DIRECTIONS:
1. Please reproduce verbatim the part of the snow photo thread that opens with the words containing "Looks good, hoping" and closes with "view over here!".
2. Find each line in the rows that contains the word "single", and copy every such line.

EXTRACT:
◇ ◇ ◇ ◇

# Pretty Snow Pic...



## Dave KG (Feb 23, 2006)

Taken this morning from my lab window in Aberfeldy...










Not a lot of snow, but combined with the sun and the cloud and mist effects, it made for a stunning morning :thumb:


----------



## suspal (Dec 29, 2011)

picture postcard that dave :thumb:


----------



## CraigQQ (Jan 20, 2011)

suspal said:


> picture postcard that dave :thumb:


indeed.. cut down on the sky a little, to make it postcard size and it would be a perfect postcard that.

nice photo Dave


----------



## Dave KG (Feb 23, 2006)

Not bad for a mobile phone pic out the lab window!


----------



## Prism Detailing (Jun 8, 2006)

Looks good, hoping its still like that in a next weekend when i head up to Kenmore for the weekend


----------



## SDMDChris (Jan 11, 2013)

Gorgeous! Wish I had that kind of view over here!


----------



## Alex L (Oct 25, 2005)

Very nice Dave  

Looks very different to Rarotonga where I've just come back from lol


----------



## steview (Sep 23, 2010)

Very very nice mate


----------



## WHIZZER (Oct 25, 2005)

Nice Pic Dave


----------



## MEH4N (Mar 15, 2012)

that looks good. Wish i had that sort of view


----------



## nudda (Oct 28, 2008)

very nice. Here's one I have ...


----------



## plod87 (Jul 30, 2012)

Crackin pics there guys


----------



## Scrim-1- (Oct 8, 2008)

That's a great pic, what phone was it taken on?


----------



## Dave KG (Feb 23, 2006)

Scrim-1- said:


> That's a great pic, what phone was it taken on?


Old Blackberry Bold.


----------

◇ ◇ ◇ ◇

[Stored items]

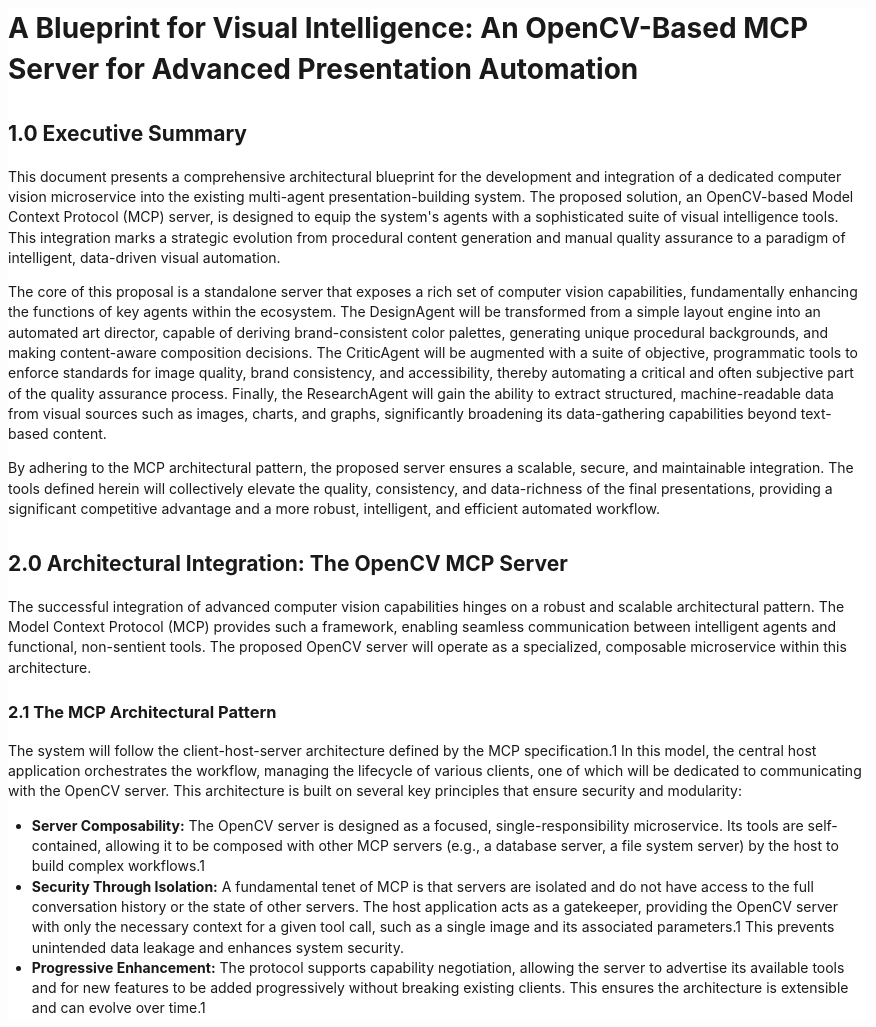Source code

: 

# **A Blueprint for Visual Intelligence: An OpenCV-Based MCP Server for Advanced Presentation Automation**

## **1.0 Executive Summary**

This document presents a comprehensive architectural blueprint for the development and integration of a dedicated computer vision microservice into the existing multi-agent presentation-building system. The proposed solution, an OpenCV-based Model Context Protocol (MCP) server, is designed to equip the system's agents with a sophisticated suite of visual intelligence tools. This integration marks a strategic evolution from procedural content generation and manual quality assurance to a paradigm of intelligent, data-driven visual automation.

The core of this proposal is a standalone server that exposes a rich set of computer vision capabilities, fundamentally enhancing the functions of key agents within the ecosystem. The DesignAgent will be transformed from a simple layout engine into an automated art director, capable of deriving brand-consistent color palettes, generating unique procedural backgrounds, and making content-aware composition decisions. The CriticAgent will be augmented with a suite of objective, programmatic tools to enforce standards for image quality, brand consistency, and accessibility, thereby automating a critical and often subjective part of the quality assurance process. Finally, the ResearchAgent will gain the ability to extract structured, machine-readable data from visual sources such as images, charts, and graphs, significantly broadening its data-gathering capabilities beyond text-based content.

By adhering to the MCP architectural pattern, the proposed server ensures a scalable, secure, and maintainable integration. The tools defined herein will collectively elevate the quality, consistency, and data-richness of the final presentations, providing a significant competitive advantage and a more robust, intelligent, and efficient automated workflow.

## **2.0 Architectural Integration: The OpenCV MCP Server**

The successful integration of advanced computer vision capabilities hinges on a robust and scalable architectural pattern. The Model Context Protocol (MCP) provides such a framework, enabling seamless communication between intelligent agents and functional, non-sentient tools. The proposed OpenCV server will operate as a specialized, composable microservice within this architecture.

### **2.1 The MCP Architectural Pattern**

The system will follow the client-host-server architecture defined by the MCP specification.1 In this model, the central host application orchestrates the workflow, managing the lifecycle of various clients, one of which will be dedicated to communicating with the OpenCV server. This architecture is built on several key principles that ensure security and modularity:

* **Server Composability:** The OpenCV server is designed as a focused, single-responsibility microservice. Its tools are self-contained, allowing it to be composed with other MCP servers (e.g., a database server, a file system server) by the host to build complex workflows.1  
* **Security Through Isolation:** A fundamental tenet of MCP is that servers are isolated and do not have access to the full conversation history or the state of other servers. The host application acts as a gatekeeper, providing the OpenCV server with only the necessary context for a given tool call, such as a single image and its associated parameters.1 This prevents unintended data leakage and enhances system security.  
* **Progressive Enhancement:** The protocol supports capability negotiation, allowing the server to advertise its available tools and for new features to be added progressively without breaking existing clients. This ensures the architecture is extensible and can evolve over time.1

◇ ◇ ◇ ◇

RESPONSES PER TASK:
1.
Looks good, hoping its still like that in a next weekend when i head up to Kenmore for the weekend


----------



## SDMDChris (Jan 11, 2013)

Gorgeous! Wish I had that kind of view over here!

2.
* **Server Composability:** The OpenCV server is designed as a focused, single-responsibility microservice. Its tools are self-contained, allowing it to be composed with other MCP servers (e.g., a database server, a file system server) by the host to build complex workflows.1  
* **Security Through Isolation:** A fundamental tenet of MCP is that servers are isolated and do not have access to the full conversation history or the state of other servers. The host application acts as a gatekeeper, providing the OpenCV server with only the necessary context for a given tool call, such as a single image and its associated parameters.1 This prevents unintended data leakage and enhances system security.  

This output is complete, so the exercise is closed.